課題の指示:
[1] 提示テキストについて、次の問いに答えてください。
(a) 1シーベルトの外部被ばくで、がん死のリスクは何%増加するとされていますか。
(b) 原発事故の周辺住民の放射線被ばくは、何と呼ばれていますか。
(c) 「原子力村」の専門家の主張では、100mSvの場合、がん死はどの程度増えるとされていますか。
[2] 提示テキストのうち、「もっと低い被ばく量の100m」で始まり「程度のがん死増というわけだ。」で終わる部分を、そのまま出力してください。
[3] 提示テキストには、がん死リスクの増加を表す百分率の数値がいくつか出てきます。それをすべて挙げてください。

原爆データの核心は、1シーベルト(Sv)(=1000ミリシーベルト[mSv])の外部被ばくで、がん死のリスクが47%増加するという点にある。
もっと低い被ばく量の100mSvなら4.7%増、10mSvなら0.47%増となる。これは、一瞬の外部被ばくの場合のデータだ。今問題になっている原発事故の周辺住民の放射線被ばくは、長年じわじわと被ばくする「長期間低線量被ばく」である。このような被ばくでは、放射線によって傷ついた遺伝子を自己修理する余裕があるので、一瞬の被ばくよりも遺伝子の損害は少なくなるはずだとして、がん死のリスクを5割引きとして計算するというのが、「原子力村」の専門家の主張となっている。つまり、100mSvなら2%、10mSvなら0.2%程度のがん死増というわけだ。

分析用データ:

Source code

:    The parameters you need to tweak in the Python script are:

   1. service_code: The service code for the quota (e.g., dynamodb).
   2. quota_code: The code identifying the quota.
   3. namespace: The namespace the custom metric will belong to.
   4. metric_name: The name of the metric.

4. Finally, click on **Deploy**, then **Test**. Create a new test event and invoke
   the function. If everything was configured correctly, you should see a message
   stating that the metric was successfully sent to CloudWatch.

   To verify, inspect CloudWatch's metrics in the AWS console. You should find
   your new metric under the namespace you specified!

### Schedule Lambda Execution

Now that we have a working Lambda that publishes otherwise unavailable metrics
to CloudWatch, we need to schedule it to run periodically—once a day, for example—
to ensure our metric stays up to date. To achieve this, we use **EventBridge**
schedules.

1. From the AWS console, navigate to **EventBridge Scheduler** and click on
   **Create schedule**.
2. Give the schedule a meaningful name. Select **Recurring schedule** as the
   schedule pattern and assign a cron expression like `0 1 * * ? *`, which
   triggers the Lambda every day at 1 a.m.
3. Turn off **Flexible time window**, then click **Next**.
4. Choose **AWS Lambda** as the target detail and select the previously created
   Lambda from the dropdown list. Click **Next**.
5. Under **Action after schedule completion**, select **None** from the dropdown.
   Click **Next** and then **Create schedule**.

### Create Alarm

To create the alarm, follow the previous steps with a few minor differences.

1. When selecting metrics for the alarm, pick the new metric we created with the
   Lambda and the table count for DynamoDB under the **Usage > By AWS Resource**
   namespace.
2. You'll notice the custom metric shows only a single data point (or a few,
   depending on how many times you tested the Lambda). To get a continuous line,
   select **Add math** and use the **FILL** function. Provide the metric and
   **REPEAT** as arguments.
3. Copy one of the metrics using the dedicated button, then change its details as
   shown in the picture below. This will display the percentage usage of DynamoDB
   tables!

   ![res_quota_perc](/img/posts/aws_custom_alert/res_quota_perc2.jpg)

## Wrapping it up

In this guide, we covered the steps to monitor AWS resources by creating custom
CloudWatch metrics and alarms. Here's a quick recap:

解答例:
[1]
(a) 47%
(b) 「長期間低線量被ばく」
(c) 2%程度

[2]
もっと低い被ばく量の100mSvなら4.7%増、10mSvなら0.47%増となる。これは、一瞬の外部被ばくの場合のデータだ。今問題になっている原発事故の周辺住民の放射線被ばくは、長年じわじわと被ばくする「長期間低線量被ばく」である。このような被ばくでは、放射線によって傷ついた遺伝子を自己修理する余裕があるので、一瞬の被ばくよりも遺伝子の損害は少なくなるはずだとして、がん死のリスクを5割引きとして計算するというのが、「原子力村」の専門家の主張となっている。つまり、100mSvなら2%、10mSvなら0.2%程度のがん死増というわけだ。

[3] 47%、4.7%、0.47%、2%、0.2%